At a separate tasting, a panel of 11 wine producers was asked to indicate a preference for either the wine produced from saignée + chaptalization or the same wine which had received additions of Surli Round and VR Fruit. Seven out of eleven tasters chose the wine with Surli Round and VR Fruit, however this difference is not significant (p=0.28). There were also no significant differences in scores for red fruit, herbaceous/green character, body, or structure.
Conclusions
- Treatment of juice with saignée and chaptalization produced a wine that was distinct in a triangle test from treatment of juice by reverse osmosis. However, none of the descriptors tested were significantly different.
- Reverse osmosis of both juice and wine resulted in wine with higher alcohol, TA, color intensity, anthocyanin content, and tannin than the other treatments.

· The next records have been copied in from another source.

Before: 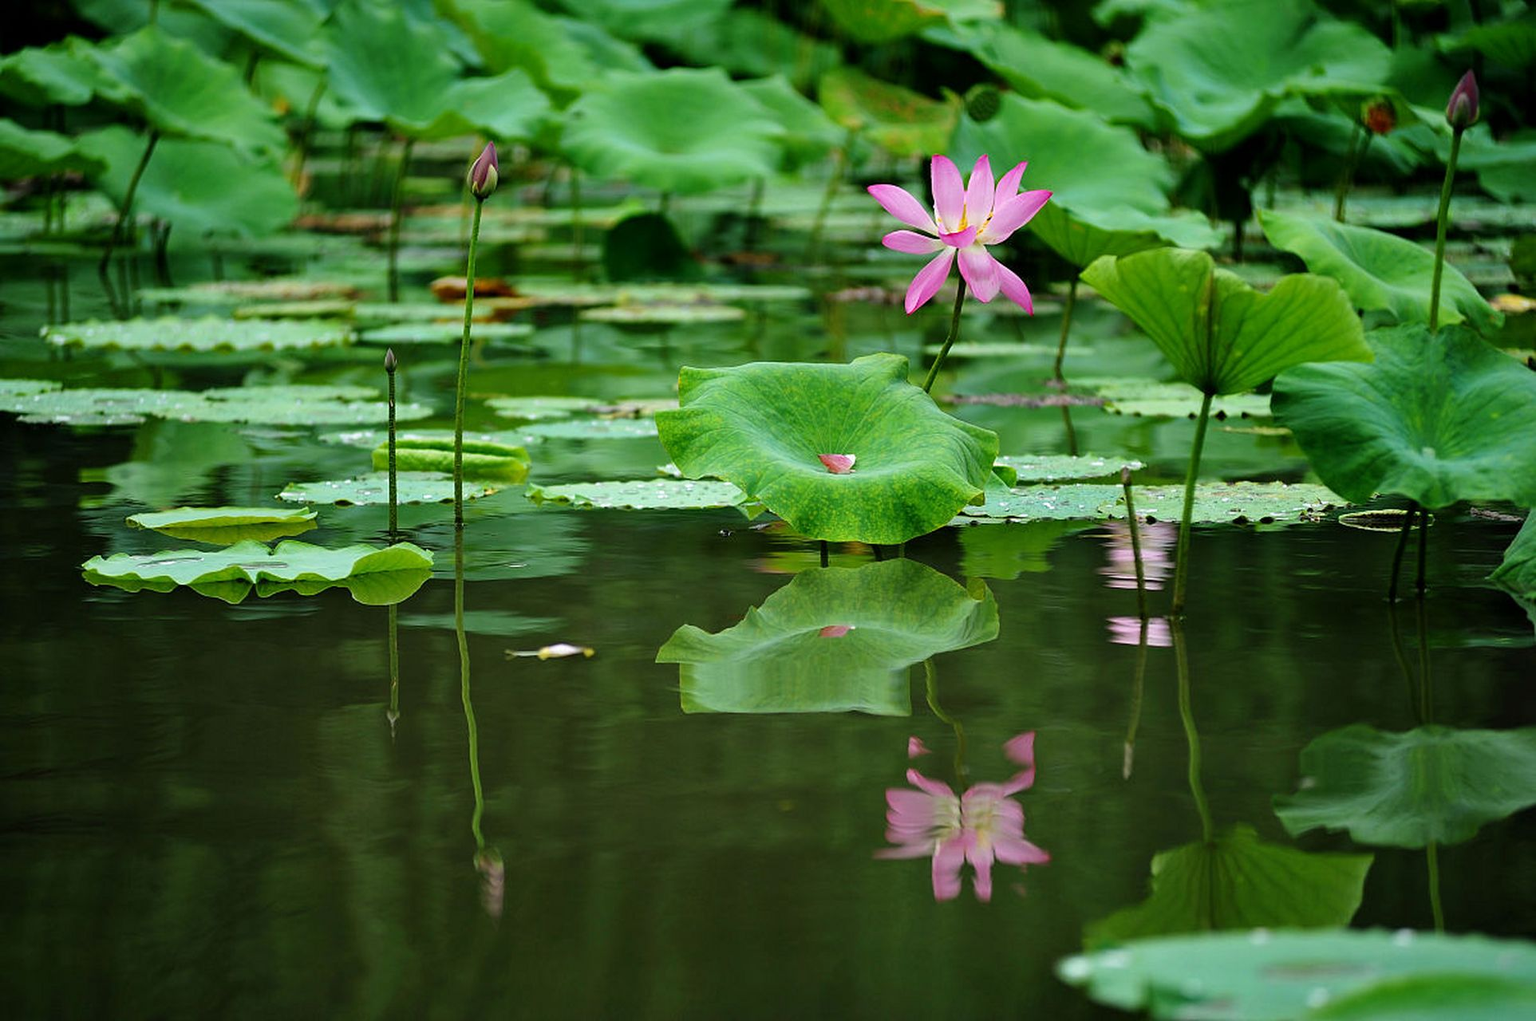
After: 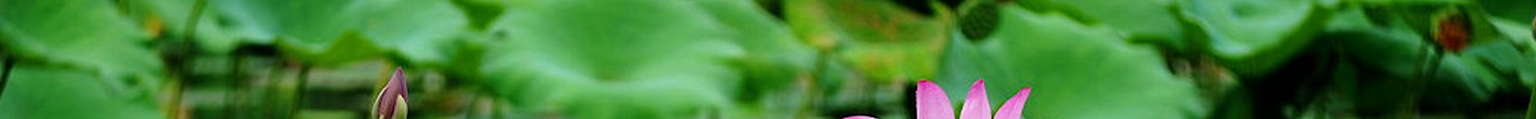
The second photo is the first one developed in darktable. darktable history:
rotate and perspective: lens shift (vertical) 0.048, lens shift (horizontal) -0.024, automatic cropping off
crop and rotate: left 9.644%, top 9.491%, right 6.021%, bottom 80.509%
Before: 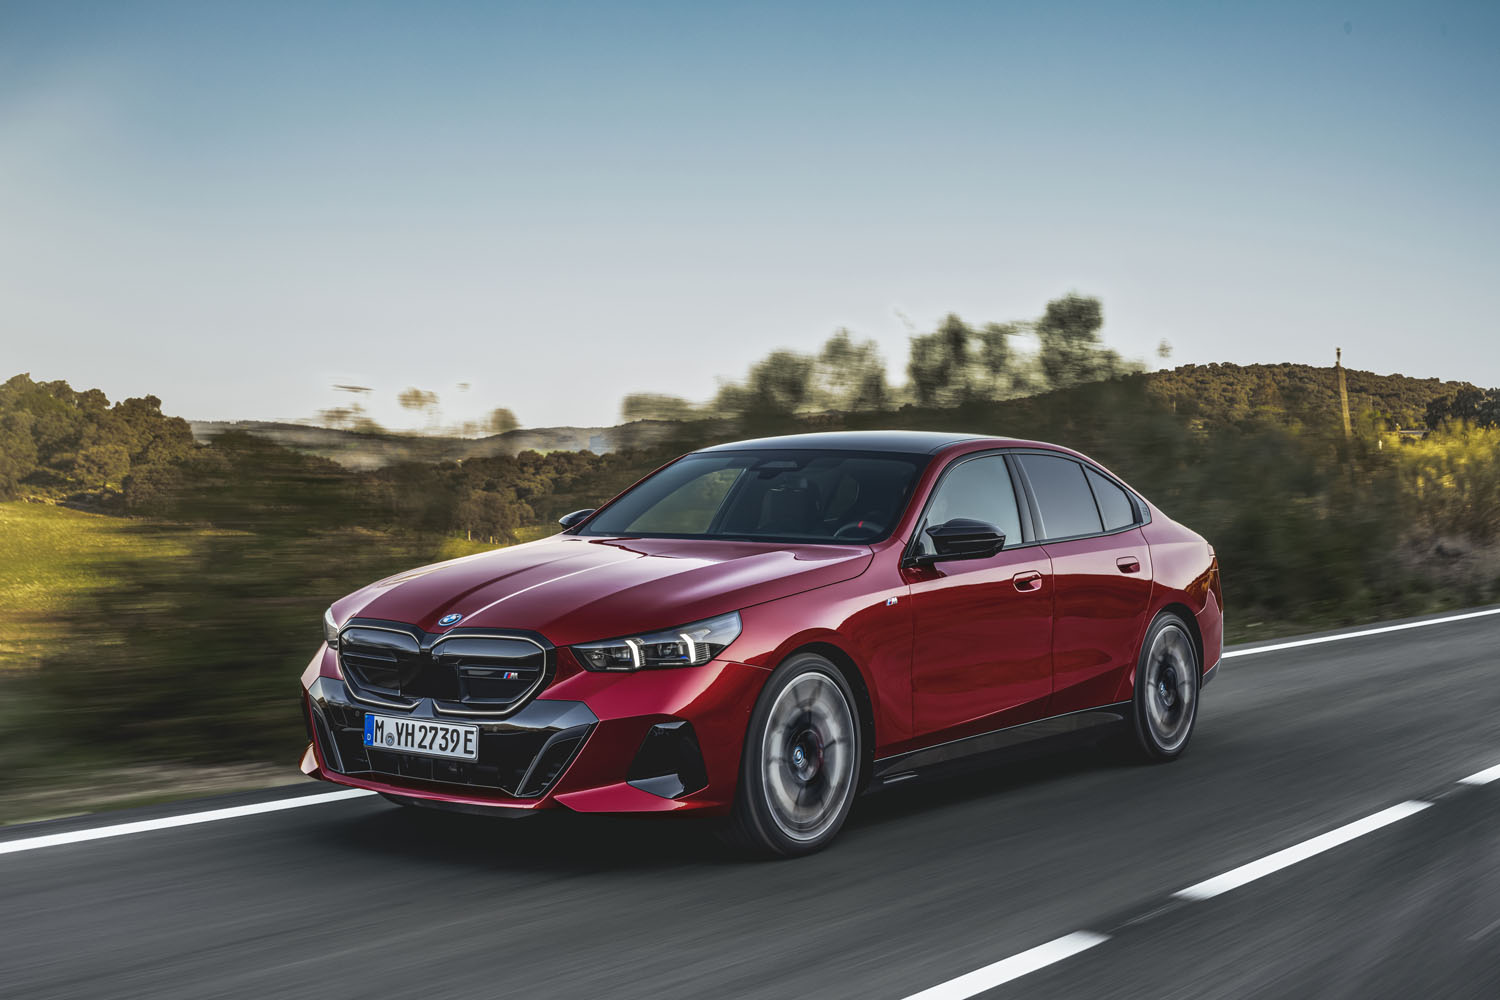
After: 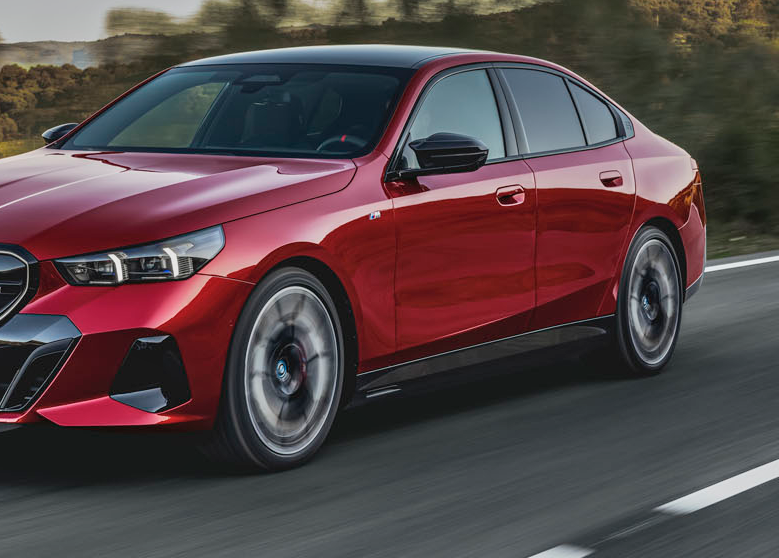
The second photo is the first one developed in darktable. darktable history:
tone equalizer: -8 EV -0.001 EV, -7 EV 0.005 EV, -6 EV -0.009 EV, -5 EV 0.017 EV, -4 EV -0.013 EV, -3 EV 0.023 EV, -2 EV -0.088 EV, -1 EV -0.277 EV, +0 EV -0.566 EV
shadows and highlights: shadows 37.64, highlights -28.09, soften with gaussian
crop: left 34.471%, top 38.667%, right 13.569%, bottom 5.455%
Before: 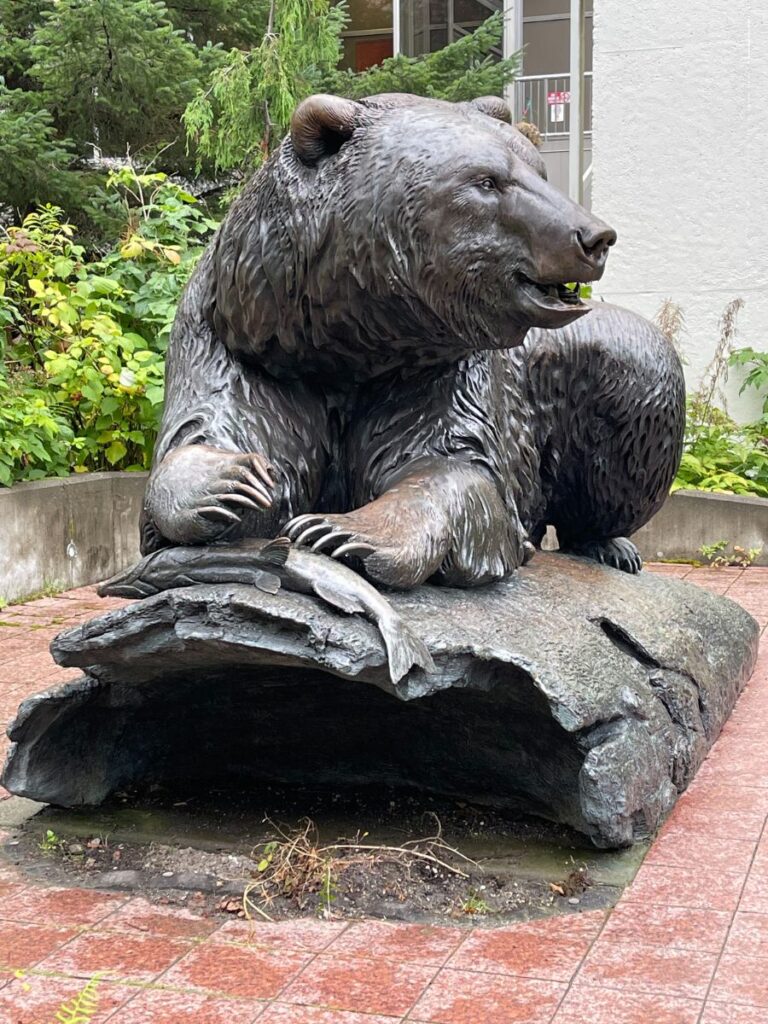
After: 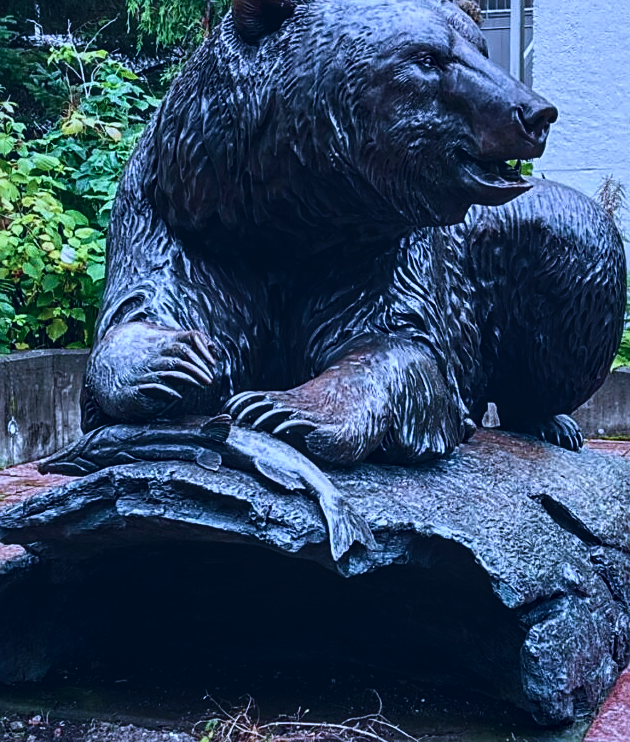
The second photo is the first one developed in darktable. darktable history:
haze removal: compatibility mode true, adaptive false
exposure: black level correction -0.036, exposure -0.497 EV, compensate exposure bias true, compensate highlight preservation false
velvia: on, module defaults
local contrast: on, module defaults
color calibration: illuminant as shot in camera, adaptation linear Bradford (ICC v4), x 0.407, y 0.405, temperature 3560.65 K
sharpen: on, module defaults
contrast brightness saturation: contrast 0.245, brightness -0.244, saturation 0.136
crop: left 7.731%, top 12.075%, right 10.155%, bottom 15.456%
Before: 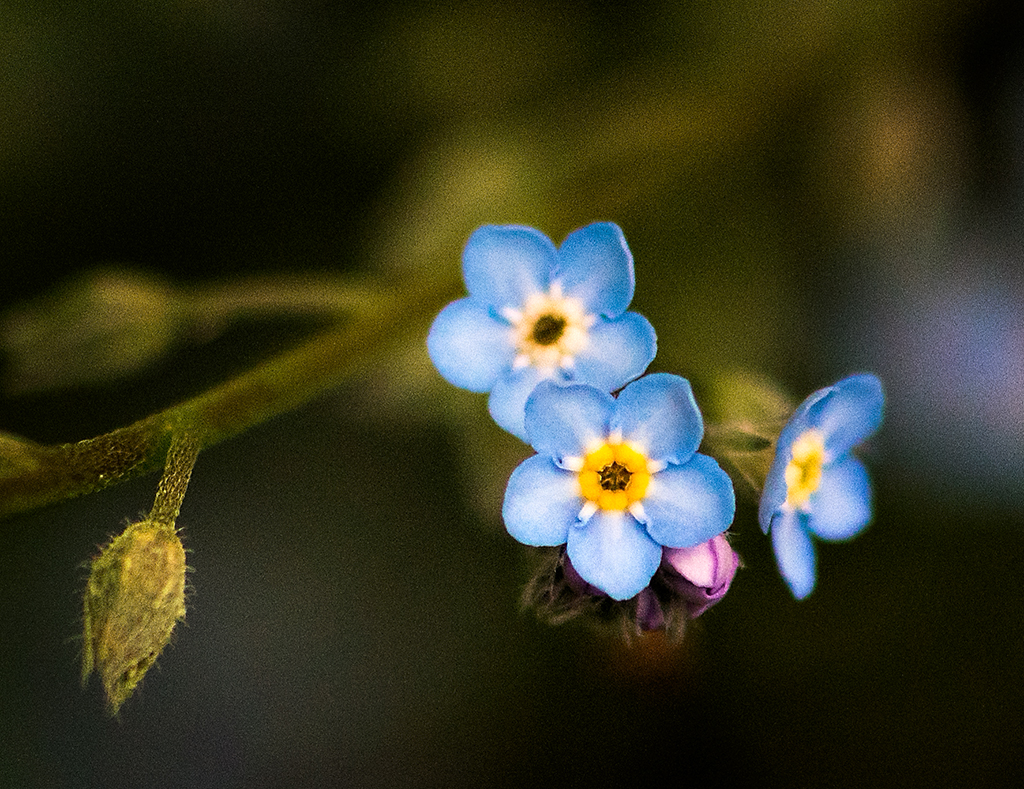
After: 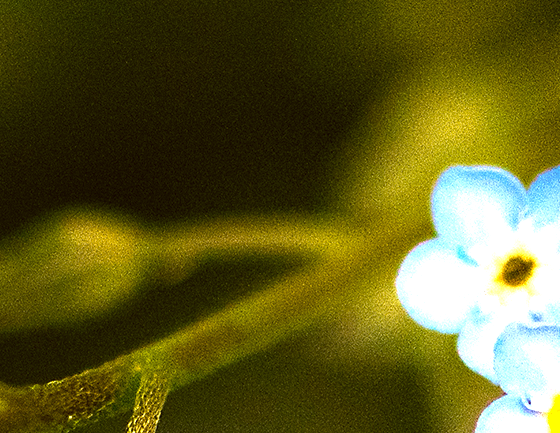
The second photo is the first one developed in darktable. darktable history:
exposure: black level correction 0, exposure 1.4 EV, compensate highlight preservation false
color correction: highlights a* -1.43, highlights b* 10.12, shadows a* 0.395, shadows b* 19.35
crop and rotate: left 3.047%, top 7.509%, right 42.236%, bottom 37.598%
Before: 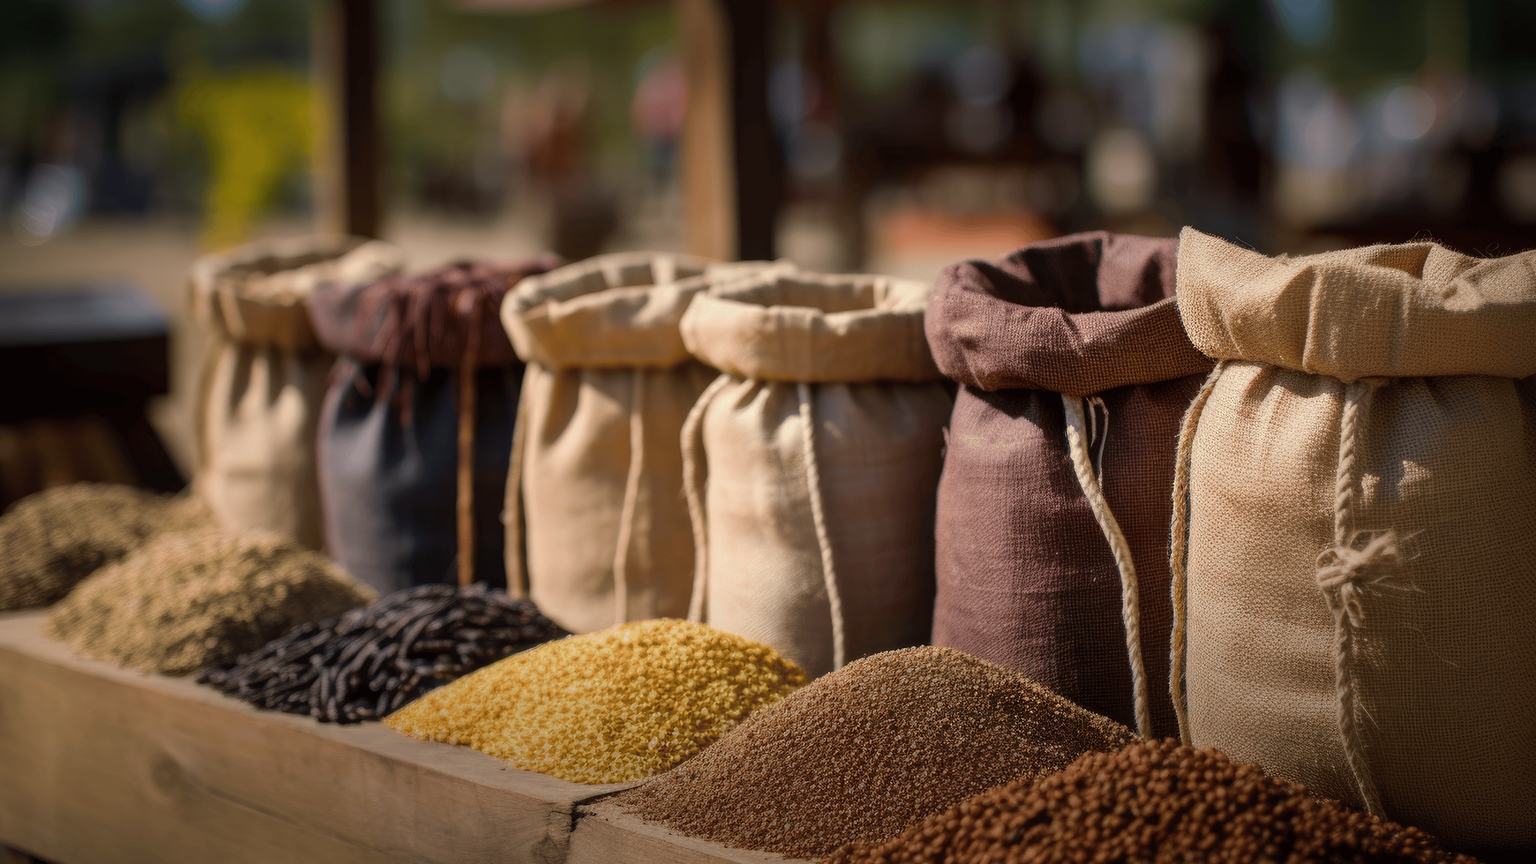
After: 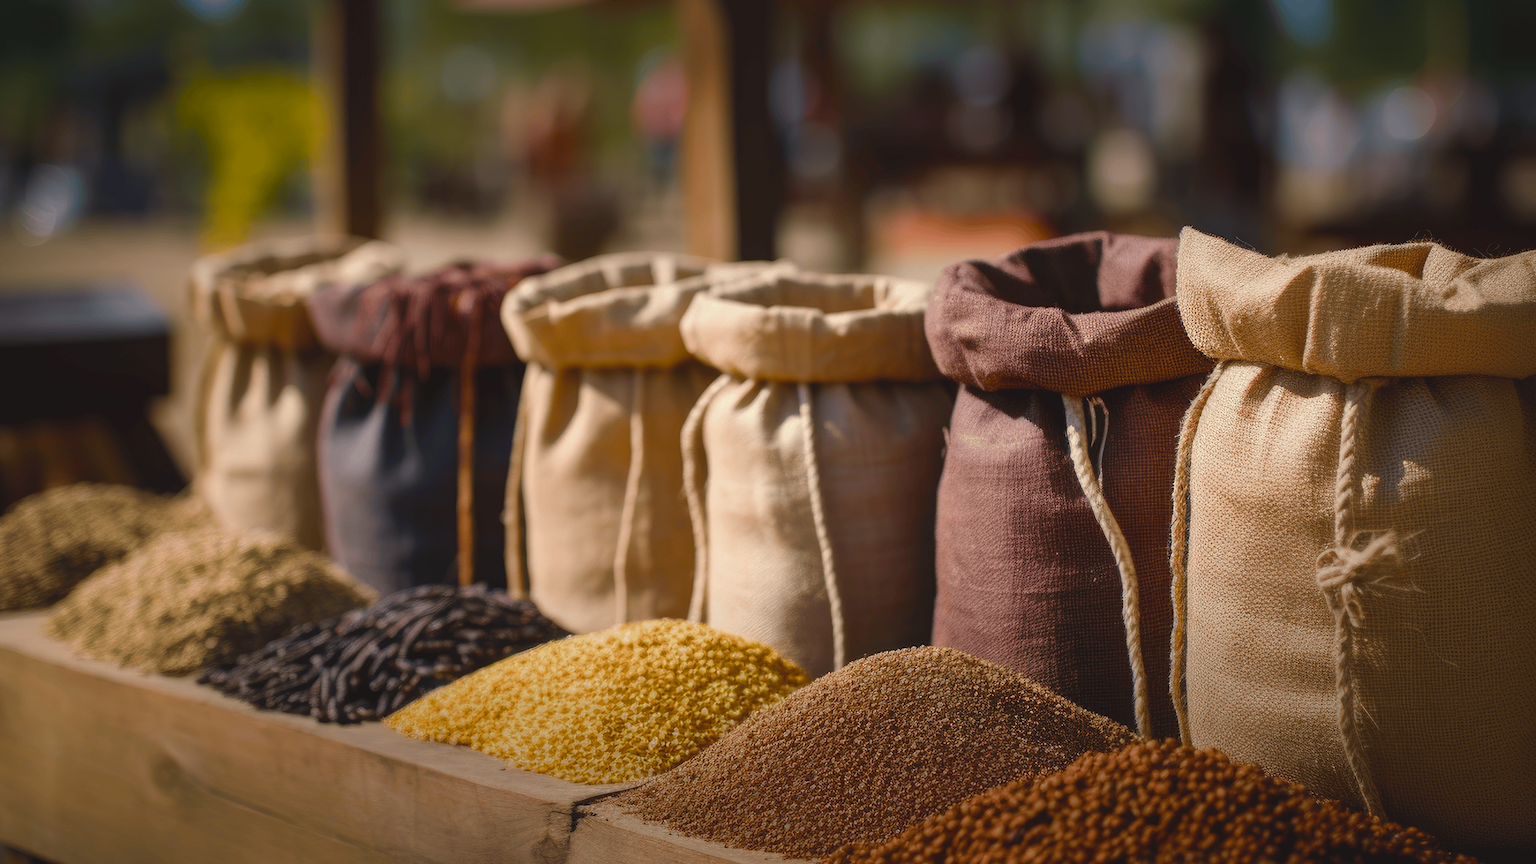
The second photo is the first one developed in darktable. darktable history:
color balance rgb: power › hue 308.85°, global offset › luminance 0.746%, perceptual saturation grading › global saturation 20%, perceptual saturation grading › highlights -25.713%, perceptual saturation grading › shadows 25.713%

- Reverse osmosis of juice alone did not greatly improve color or phenolics.
- The highest level of tannin was found in the whole cluster treatment, despite having no juice concentration. Whole cluster fermentations also led to higher volatile acidity.
- Addition of enological products (yeast lees derivatives and tannins), even at relatively high levels, did not significantly change taster preference for the wine, nor perception of fruit, body, herbaceous/green character or structure.
References
- Jackson, R. S. (2014). Wine science: Principles and applications. London: Elsevier/Academic Press.
- Sherman, E., Greenwood, D.R., Villas-Boas, S.G, Heymann, H., Harbertson, J.F. (2017) Impact of Grape Maturity and Ethanol Concentration on Sensory Properties of Washington State Merlot Wines. Am J Enol Vitic 68(3), 344-356.
- Goode, J. (2014) The Science of Wine: From Vine to Glass. University of California Press; Second edition.
- Smith, C. (2014). Postmodern Winemaking: Rethinking the Modern Science of an Ancient Craft by Clark Smith. University of California Press
- Duitschaever, C.L., Alba, J., Buteau, C., Allen, B. (1991) Riesling Wines Made from Must Concentrated by Reverse Osmosis. I. Experimental Conditions and Composition of Musts and Wines. Am J Enol Vitic 42(1) 1991.
- Ghosh, P., Singh Rana, S., Kumar, S., Rama Chandra Pradhan, C, and Mishra, S. (2015) Membrane filtration of fruit juice – an emerging technology. Int J Food and Nutr Sciences 4(4) 47-57.
- Ferrarini, R, Versari, A., Galassi, S. (2001) A preliminary comparison between nanofiltration and reverse osmosis membranes for grape juice treatment. J of Food Eng 50, 113-116.
- Pati, S., La Notte, D., Clodoveo, M.L., Cicco, G., Esti, M. (2014) Reverse osmosis and nanofiltration membranes for the improvement of must quality. Eur Food Res Technol 239, 595-602.